NumPy Singular Value Decomposition (SVD)

numpy
Published

April 10, 2024

Singular Value Decomposition (SVD) is a powerful matrix factorization technique with wide-ranging applications in data science, machine learning, and beyond. This post will explore how to use NumPy’s efficient implementation of SVD in Python, providing practical examples and explanations along the way.

What is Singular Value Decomposition?

At its core, SVD decomposes a matrix A (of size m x n) into three matrices: U, Σ, and VT. Mathematically, this is represented as:

A = UΣVT

  • U: An m x m orthogonal matrix whose columns are the left-singular vectors of A.
  • Σ: An m x n diagonal matrix containing the singular values of A (always non-negative and typically sorted in descending order). These singular values represent the “strength” of the corresponding singular vectors.
  • VT: The transpose of an n x n orthogonal matrix whose rows are the right-singular vectors of A.

NumPy’s linalg.svd() Function

NumPy’s linalg module provides the svd() function for performing SVD. This function is highly optimized and efficient, making it ideal for large matrices.

Let’s illustrate with an example:

import numpy as np

A = np.array([[1, 2],
              [3, 4],
              [5, 6]])

U, s, Vh = np.linalg.svd(A)

print("U:\n", U)
print("\nsingular values:\n", s)
print("\nVh:\n", Vh)

This code snippet first defines a sample matrix A. Then, np.linalg.svd(A) performs the SVD, returning three matrices: U, s (the singular values), and Vh (the transpose of V). Note that s is a 1D array, not a diagonal matrix as described in the mathematical definition. We can reconstruct the Σ matrix as follows:

Sigma = np.zeros((A.shape[0], A.shape[1]))
Sigma[:A.shape[1], :A.shape[1]] = np.diag(s)

print("\nSigma:\n", Sigma)

This creates a diagonal matrix Sigma from the singular values s.

Reconstructing the Original Matrix

A key aspect of SVD is the ability to reconstruct the original matrix from its decomposed components:

A_reconstructed = np.dot(U, np.dot(Sigma, Vh))
print("\nReconstructed A:\n", A_reconstructed)

This code verifies the reconstruction by multiplying the three matrices together. The result should be very close (within numerical precision) to the original matrix A.

Applications of SVD

SVD finds applications in numerous areas, including:

  • Dimensionality Reduction: By keeping only the top k singular values and corresponding singular vectors, one can approximate the original matrix with a lower-rank representation, effectively reducing dimensionality while retaining most of the important information. This is crucial in techniques like Principal Component Analysis (PCA).

  • Recommendation Systems: SVD can be used to decompose user-item interaction matrices, enabling prediction of user preferences for items they haven’t interacted with.

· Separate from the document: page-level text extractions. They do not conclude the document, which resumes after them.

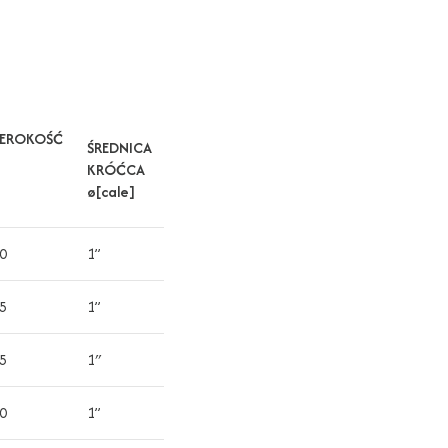
ZEROKOŚĆ
ŚREDNICA
KRÓĆCA
ø[cale]
0
1”
5
1”
5
1″
0
1”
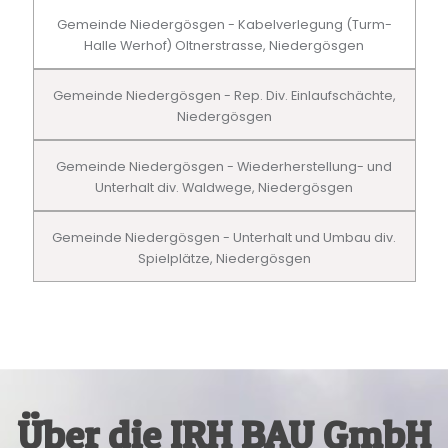
Gemeinde Niedergösgen - Kabelverlegung (Turm-
Halle Werhof) Oltnerstrasse, Niedergösgen
Gemeinde Niedergösgen - Rep. Div. Einlaufschächte,
Niedergösgen
Gemeinde Niedergösgen - Wiederherstellung- und
Unterhalt div. Waldwege, Niedergösgen
Gemeinde Niedergösgen - Unterhalt und Umbau div.
Spielplätze, Niedergösgen
Über die IRH BAU GmbH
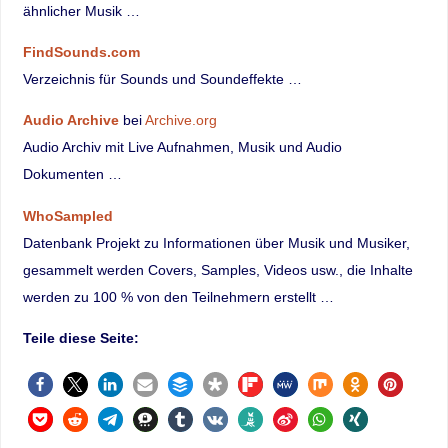
ähnlicher Musik …
FindSounds.com
Verzeichnis für Sounds und Soundeffekte …
Audio Archive
bei
Archive.org
Audio Archiv mit Live Aufnahmen, Musik und Audio
Dokumenten …
WhoSampled
Datenbank Projekt zu Informationen über Musik und Musiker,
gesammelt werden Covers, Samples, Videos usw., die Inhalte
werden zu 100 % von den Teilnehmern erstellt …
Teile diese Seite:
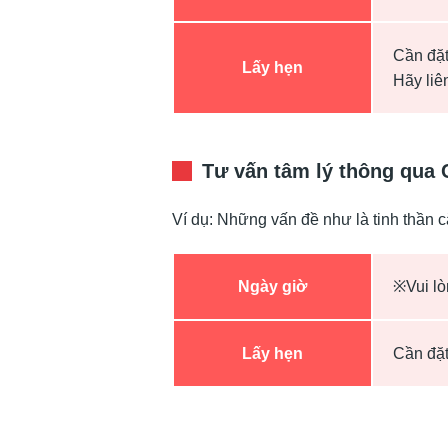
Cần đặt
Lấy hẹn
Hãy liê
Tư vấn tâm lý thông qua 
Ví dụ: Những vấn đề như là tinh thần c
Ngày giờ
※Vui lò
Lấy hẹn
Cần đặ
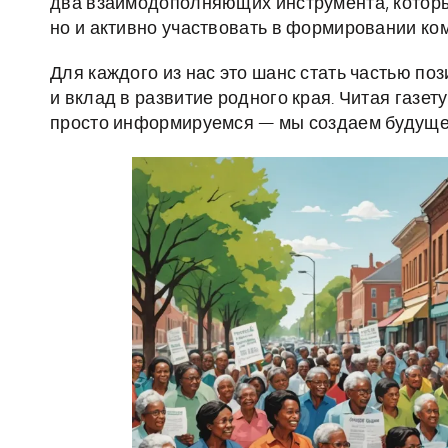
два взаимодополняющих инструмента, которы
но и активно участвовать в формировании к
Для каждого из нас это шанс стать частью по
и вклад в развитие родного края. Читая газе
просто информируемся — мы создаем будущее,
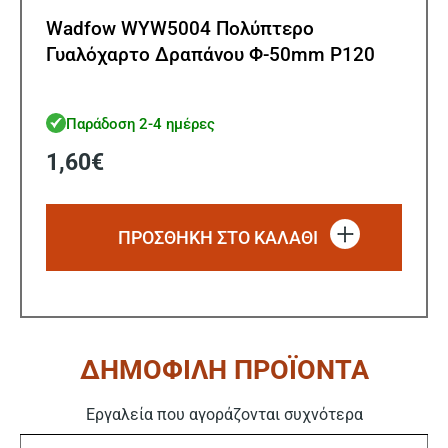
Wadfow WYW5004 Πολύπτερο
Γυαλόχαρτο Δραπάνου Φ-50mm Ρ120
Παράδοση 2-4 ημέρες
1,60
€
ΠΡΟΣΘΗΚΗ ΣΤΟ ΚΑΛΑΘΙ
ΔΗΜΟΦΙΛΗ ΠΡΟΪΟΝΤΑ
Εργαλεία που αγοράζονται συχνότερα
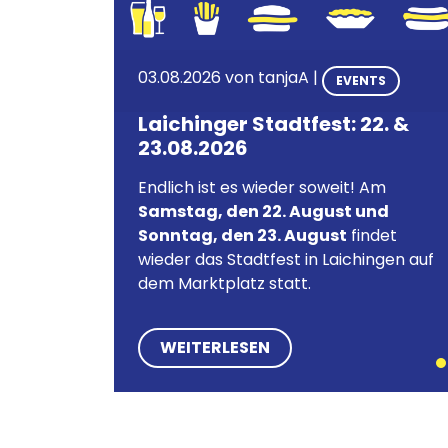
03.08.2026 von
tanjaA
|
EVENTS
Laichinger Stadtfest: 22. &
23.08.2026
Endlich ist es wieder soweit! Am
Samstag, den 22. August und
Sonntag, den 23. August
findet
wieder das Stadtfest in Laichingen auf
dem Marktplatz statt.
WEITERLESEN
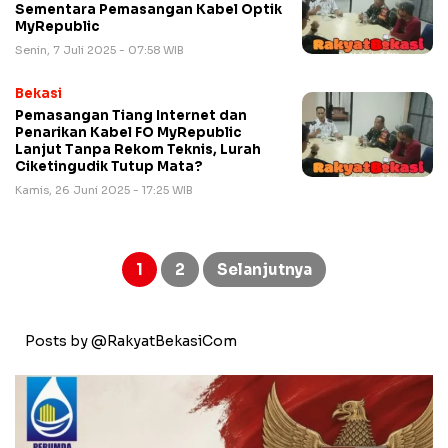
Sementara Pemasangan Kabel Optik
MyRepublic
Senin, 7 Juli 2025 - 07:58 WIB
Bekasi
Pemasangan Tiang Internet dan
Penarikan Kabel FO MyRepublic
Lanjut Tanpa Rekom Teknis, Lurah
Ciketingudik Tutup Mata?
Kamis, 26 Juni 2025 - 17:25 WIB
Paginasi
pos
1
2
Selanjutnya
Posts by @RakyatBekasiCom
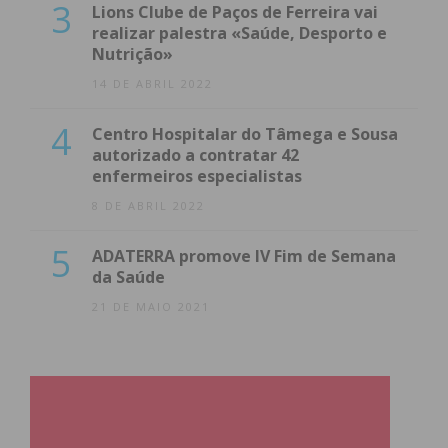
3
Lions Clube de Paços de Ferreira vai
realizar palestra «Saúde, Desporto e
Nutrição»
14 DE ABRIL 2022
4
Centro Hospitalar do Tâmega e Sousa
autorizado a contratar 42
enfermeiros especialistas
8 DE ABRIL 2022
5
ADATERRA promove IV Fim de Semana
da Saúde
21 DE MAIO 2021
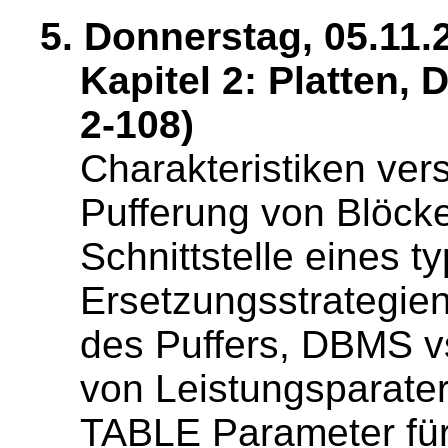
5. Donnerstag, 05.11.
Kapitel 2: Platten,
2-108)
Charakteristiken ve
Pufferung von Blöck
Schnittstelle eines 
Ersetzungsstrategien
des Puffers, DBMS v
von Leistungsparate
TABLE Parameter für 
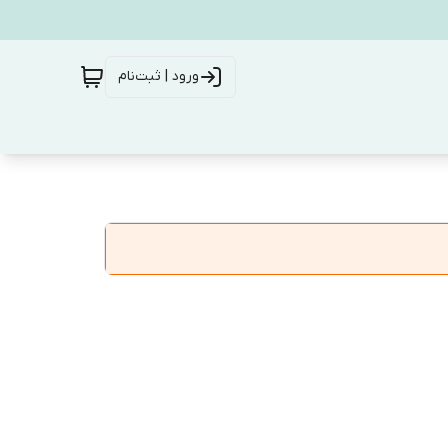
ورود | ثبت‌نام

  • Noise Reduction: SVD can be used to filter out noise from data by discarding small singular values.

Beyond the Basics: Further Exploration

This post provided a fundamental understanding of SVD using NumPy. More advanced topics include using SVD for image compression, exploring different SVD algorithms, and understanding the relationship between SVD and PCA. Experiment with different matrices and explore the impact of changing the number of singular values kept on the reconstruction accuracy. This hands-on exploration will solidify your understanding of this powerful technique.